Maybe in a few weeks, some legitimate news corporation will repost what I'm about to suggest with more information.
foonet's ircd was probably a host for some sort of illegality, hence the FBI's raid.
The warrant may have been formed with the help of an IRCop on mirc-x.
While sustaining DDoS attacks, a user visited mirc-x appearing to "be the culprit," and left a few locations he could be found.
Reading between lines, the lingo announced the reason for the attack: That damn IRCop reported my irc server with a lot of hacked computers taken away. So I'm bringing down his network.
What was the reason the IRCop reported anything? Did he crack a joke about the hacker's mother? Or was he just doing the "right thing?"
Sadly enough, by the end of the weekend, the anime scene had pretty much caused the death of 3 servers either due to load, or to followed DDoS attacks on other servers.
I have to wonder if there's actually a connection between the two events. 3 IRC networks down and an entire hosting company at a local FBI headquarters because of hacker squabbles? Are they really that important and/or worth the time?
I wish I knew. I wish someone could actually write about it. My story can't possibly be true.
-Kenners EE,CE,JP&RPI.EDU
Low-end hosting often doesn't work that way; I know because I've been on the receiving end of no backups recently. Someone buys a dedicated server with a particular configuration from the data center, and sells reseller or shared hosting to a lot of other people. The data is very often only on the disk(s) on that system; backups are often not done depending upon how much the purchaser of the dedicated server wanted to pay.
Other people who provide hosting services do take advantage of the backup capability offered by the data center, but it is seldom more often than once per week. If the feds wanted fresh logfiles, the only way to get them would be to go to the machines themselves; if they want older ones, the data center would need to have a mechanism to quickly go the the correct backup file(s) and extract just the pertinent ones. That is not a process that most places have down to a science.
What I'm surprised at is that they thought it would be more efficient to do this themselves. You'd think they'd send in their forensic folks and work with the admins to get what they needed.
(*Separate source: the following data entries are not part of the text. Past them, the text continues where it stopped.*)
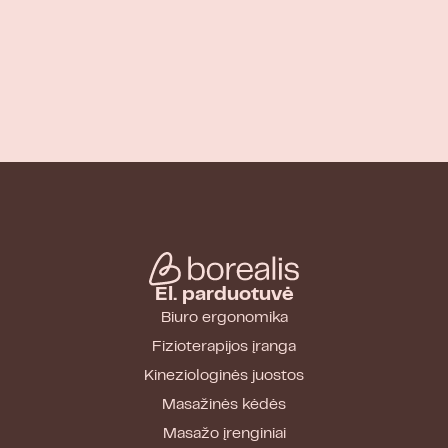
El. parduotuvė
Biuro ergonomika
Fizioterapijos įranga
Kineziologinės juostos
Masažinės kėdės
Masažo įrenginiai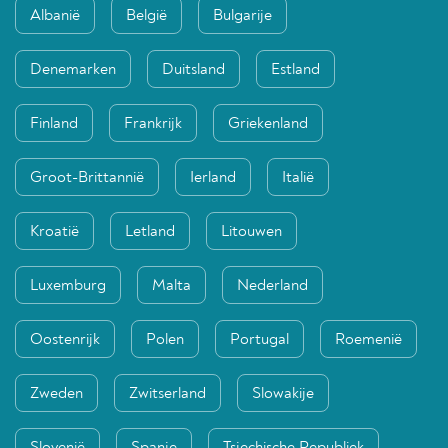
Albanië
België
Bulgarije
Denemarken
Duitsland
Estland
Finland
Frankrijk
Griekenland
Groot-Brittannië
Ierland
Italië
Kroatië
Letland
Litouwen
Luxemburg
Malta
Nederland
Oostenrijk
Polen
Portugal
Roemenië
Zweden
Zwitserland
Slowakije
A few hours is not enough time, but a couple of days you'd think might.
- Leo
You don't use science to show that you're right, you use science to become right.
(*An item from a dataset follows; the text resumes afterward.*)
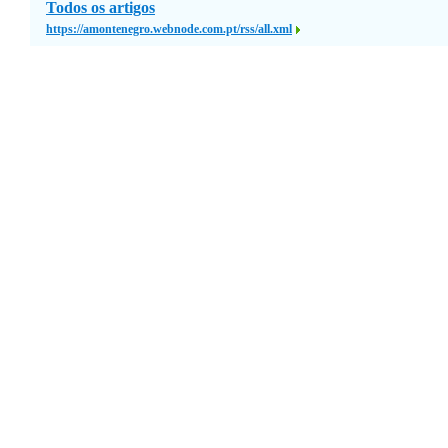
Todos os artigos
https://amontenegro.webnode.com.pt/rss/all.xml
Right on target. In my experience the FBI couldn't give a rats ass about causing the least amount of colateral damage or returning your siezed property. In 2001 (I believe that's right) the FBI siezed a Sun 20 from a lab at a University I worked for. The lab was less than maintained. It was full of SGIs that were vulnerable to every possible exploit for the last 5 or 6 years. It was a joke really. The Sun was also unmaintained. I pointed out to my super 10 months before the siezure that the Sun was an open relay and had services running that shouldn't be (I still have that email!). Nevertheless it wasn't touched for 10 months. Right about the time I volunteered to help the lab maintainer get everything up to date and secure again the FBI came in and siezed the Sun. It apparently was used for something bad. I haven't been with that University for a while now but last I knew it still hadn't been returned. The FBI couldn't give a rat's ass about causing the least amount of colateral damage. Their actions speak for themselves. What if the machine used for the attack (or probe for that matter) was the Unv's mail server? It was poorly maintained too and had been hacked before. What if an attacker used it as a launching pad for an attack. Would the FBI sieze that piece of state property, effecting bringing email on campus to a complete halt? It's sad really to think about it.